In Sept 2010, Sony released firmware 3.50 to add 3DBD playback (profile 5.0). But due to the limitation of the hardware, we are really only getting “4.5” features. Here is my attempt to explain in details from an authoring standpoint of view.
In order to play 3DBD, you need an HD 3D display, active 3D glasses, and a high-speed HDMI cable (for PS3, you only need 1.3b since it doesn’t support 1.4a standards, maybe we can get an upgrade like the switch from fat to slim models which adds HD audio bitstreaming?)
Here are some Limitations on Blu-ray 3D™ disc playback from Sony:
- The 3D display of some elements such as menus and subtitles may be different on the PS3™ system than on other 3D playback devices.
- When Dolby TrueHD is selected as the audio format, audio will be output in Dolby Digital during playback of Blu-ray 3D™ content.
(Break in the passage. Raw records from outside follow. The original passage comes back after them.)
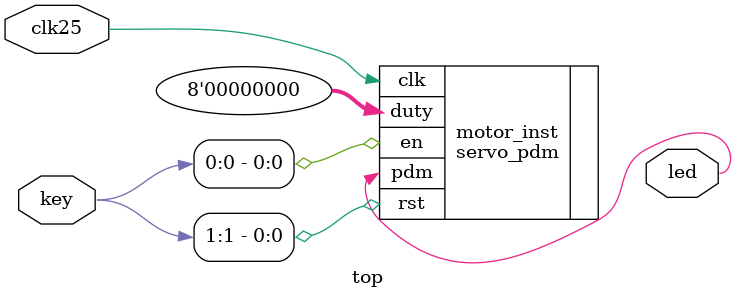
<source format=v>
module top (				// Declaring inputs and outputs according to the configuration file (karnix_cabga256.lpf)
	input wire clk25,		// For testing, frequency of clk25 must be set lower in configuration file (25 KHz for example) to see different pulse width on LED
	input wire [1:0] key,
	output wire led
);
	
	servo_pdm # (			// Creating an instance of servo_pdm module (servo_pdm.sv)
		.clk_hz(25000000),	 
		.cyc_hz(50),
		.pdm_hz(312500) 
	) motor_inst (
		.clk(clk25),
		.en(key[0]),
		.rst(key[1]),
		.duty(8'd0),	// Duty cycle is manually set here for test purposes
		.pdm(led)	// LED lights up showing pulse width
	);

endmodule

</source>
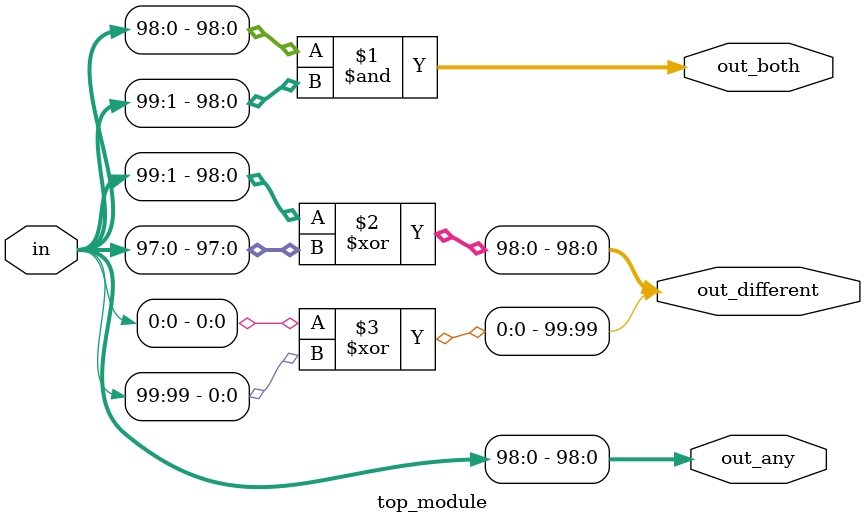
<source format=sv>
module top_module (
	input [99:0] in,
	output [98:0] out_both,
	output [99:1] out_any,
	output [99:0] out_different
);

	assign out_both = in[98:0] & in[99:1]; // perform bit-wise AND operation between the two input signals

	assign out_any = in[99:0]; // perform bit-wise OR operation between the two input signals

	assign out_different = {in[0] ^ in[99], in[99:1] ^ in[97:0]}; // perform bit-wise XOR operation between the two input signals

endmodule

</source>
- When DTS-HD is selected as the audio format, audio will be output in DTS during playback of Blu-ray 3D™ content.
These are due to the PS3 has to focusing on decoding two 1080p HD streams simultaneously, it lacks the power to do any BD-J application and HD audio at the same time. This is only a PS3 limitation, the real profile 5.0 machines can do BD-J AND HD audio. In HDMV mode, the menu system doesn’t support real 3D “pop” visual effect, you can do 2D+z-depth value. Under HDMV mode, you can do upto 32 streams containing the z-depth. Sonic uses OSF format to include the parameters, the values can be accurate to frames. I believe sonic currently does NOT have a solution to create real 3D menus. The 2D can still be done in photoshop+designer PS plugin.
- Depending on the content, some BD-J (Blu-ray Disc™ Java*) features such as BONUSVIEW™ and BD-Live™ may not play in 3D or may not function properly on the PS3™ system.
Under profile 5.0 mode where you’re playing 3D titles, you don’t get PIP, multi-angle and BD-Live. But you’re getting a considerable performance gain. The menus get double amount of memory, which I assume to be 32mb for HDMV and 96mb for BD-J? The max bitrate increases from 48Mbps to 72Mbps. The MVC streams used can only be 1080p23.976, 720p60, and 720p59.94, no other combinations are allowed. In Scenarist BD, MVC have base and dependent clips. The base is the main stream, dependent clip is added as a subpath, kind of like PIP. The base can be used as a pure 2D playlist, the feature was disable in 5.5, but was later added back in 5.5.1. (I’m not sure why some retail disc has separate 2D and 3D discs…) The dependent information is the difference from the base, it is usually 50% of the size of the base. There are no I-frames in dependent stream. The dependent stream is put under the SSIF folder. Scenarist BD has a convenient feature where it can automatically generate 3D playlist using base and dependent stream (under a folder) without adding subpath manually. There are some extended PSR values to check 3D capability only available in profile 5.0 mode. I think someone said the SSIF structure uses a linux file system, that’s why under windows, we are getting double the size if we store the disc in folders, therefore it’s definitely recommended to store the disc in ISOs. When outputting a testing disc using Scenarist BD 5.5x, you’ll need to remove AACS in CPS unit, and using premastering - CMF to mux. Thre will be a ud.dat file under Dst0 folder, rename the ud.dat to ud.iso and burn. You can’t do fake AVCHD for 3DBD. These are the information I have gathered so far.